Work request: Could you retype only the lines from the one containing "1: (248, 306)" through the final line of the entries, both included, skipping any images?
==*==
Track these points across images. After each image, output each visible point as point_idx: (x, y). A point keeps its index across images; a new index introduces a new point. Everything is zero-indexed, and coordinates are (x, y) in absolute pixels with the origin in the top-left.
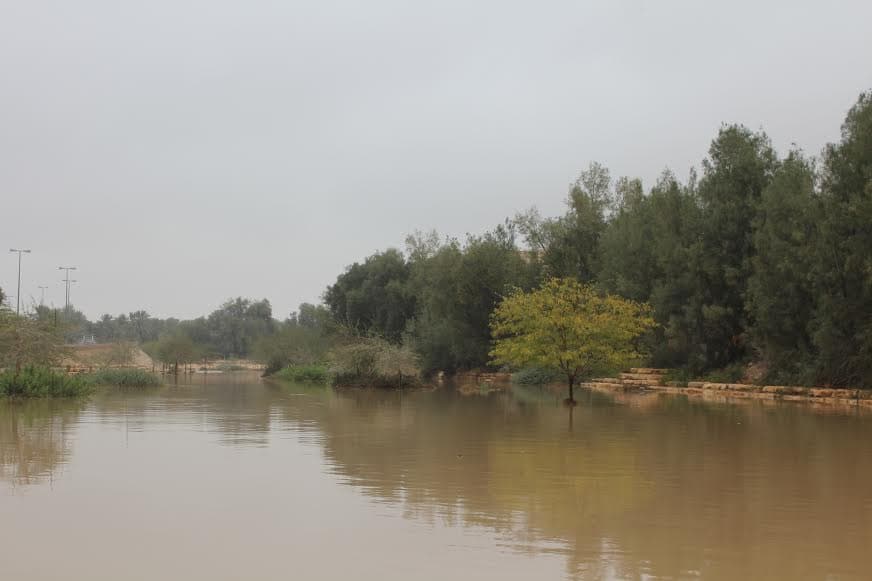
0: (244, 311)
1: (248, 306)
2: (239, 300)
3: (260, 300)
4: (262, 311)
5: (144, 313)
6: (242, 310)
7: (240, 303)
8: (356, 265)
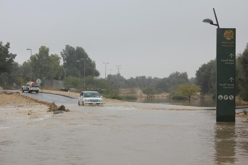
==*==
Task response:
1: (248, 306)
2: (239, 300)
3: (260, 300)
4: (262, 311)
5: (144, 313)
6: (242, 310)
7: (240, 303)
8: (356, 265)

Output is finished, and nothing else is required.